> [PROBLEMS TO SOLVE]:
a - Reproduce the passage of the article on The Who's compilation album that begins with "Who's Better, Who's Best: This" and runs through "1988 as well.".
b - Continue the article on The Who's compilation album from its last sentence.

> [SELECTED EXCERPT]:
+ + + + +
Who's Better, Who's Best: This Is The Very Best of The Who is a 1988 compilation album by The Who. A compilation of videos also titled Who's Better, Who's Best was released in 1988 as well.

Track listing
All tracks composed by Pete Townshend, except where noted.
"My Generation" – 3:16
"Anyway, Anyhow, Anywhere" (Townshend, Roger Daltrey) – 2:39
"The Kids Are Alright" – 2:45
"Substitute" – 3:46
"I'm a Boy" – 2:38
"Happy Jack" – 2:12
"Pictures of Lily" – 2:42
"I Can See for Miles" – 4:06
"Who Are You" (Single edit) – 5:03
"Won't Get Fooled Again" (Single edit) – 3:38
"Magic Bus" – 3:19
"I Can't Explain" – 2:04
"Pinball Wizard" – 2:59
"I'm Free" – 2:40
"See Me, Feel Me" – 3:30
"Squeeze Box" – 2:40
"Join Together" (Coda omitted) – 4:19
"You Better You Bet" – 5:37

The track listing refers to "Won't Get Fooled Again" as an "Extended Version". The track is in fact an edited version released as a single on the American release and the full version on the British release.
+ + + + +
> [PROVIDED RECORDS]:
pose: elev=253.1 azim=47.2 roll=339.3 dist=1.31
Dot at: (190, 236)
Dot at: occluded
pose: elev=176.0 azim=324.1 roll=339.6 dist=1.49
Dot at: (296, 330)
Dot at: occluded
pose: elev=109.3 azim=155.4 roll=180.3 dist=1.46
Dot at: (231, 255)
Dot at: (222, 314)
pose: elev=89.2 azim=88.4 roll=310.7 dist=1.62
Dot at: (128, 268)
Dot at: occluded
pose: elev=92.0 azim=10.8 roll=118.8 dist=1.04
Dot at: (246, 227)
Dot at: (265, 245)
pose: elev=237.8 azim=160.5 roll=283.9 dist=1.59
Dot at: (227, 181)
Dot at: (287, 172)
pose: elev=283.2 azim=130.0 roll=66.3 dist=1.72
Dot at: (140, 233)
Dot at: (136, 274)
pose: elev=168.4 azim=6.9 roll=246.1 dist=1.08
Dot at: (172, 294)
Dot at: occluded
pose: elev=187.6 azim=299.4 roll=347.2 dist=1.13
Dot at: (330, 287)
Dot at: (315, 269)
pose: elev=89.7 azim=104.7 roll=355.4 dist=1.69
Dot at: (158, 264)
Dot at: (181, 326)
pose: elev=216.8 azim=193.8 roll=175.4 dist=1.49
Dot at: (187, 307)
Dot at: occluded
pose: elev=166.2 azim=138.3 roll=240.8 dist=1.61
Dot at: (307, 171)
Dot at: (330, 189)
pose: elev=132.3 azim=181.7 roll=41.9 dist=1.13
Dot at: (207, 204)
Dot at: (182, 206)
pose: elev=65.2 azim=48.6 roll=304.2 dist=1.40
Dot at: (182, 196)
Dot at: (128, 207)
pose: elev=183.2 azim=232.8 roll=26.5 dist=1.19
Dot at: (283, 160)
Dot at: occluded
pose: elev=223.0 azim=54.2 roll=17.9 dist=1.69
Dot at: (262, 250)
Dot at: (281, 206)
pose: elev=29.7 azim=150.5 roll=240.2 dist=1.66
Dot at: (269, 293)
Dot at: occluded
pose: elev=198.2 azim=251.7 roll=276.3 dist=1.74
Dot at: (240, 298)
+ + + + +
> [RESPONSES IN ORDER]:
a -
Who's Better, Who's Best: This Is The Very Best of The Who is a 1988 compilation album by The Who. A compilation of videos also titled Who's Better, Who's Best was released in 1988 as well.

b -
The track listing for the UK CD edition included unedited versions of "The Kids Are Alright" (3:05) and "Won't Get Fooled Again" (8:31). The front cover also differed, showing the band performing live in 1973.

"Baba O'Riley" is a bonus track on CD copies.

Personnel
 Roger Daltrey – Vocals
 Pete Townshend – Guitars, keyboards, vocals
 John Entwistle – Bass guitar. vocals
 Keith Moon – Drums
 Kenney Jones – Drums on 'You Better You Bet'

 Design
 Cover design, US and UK versions, by Richard Evans
 Cover photography by Ethan Russell
 Sleeve notes by Richard Barnes.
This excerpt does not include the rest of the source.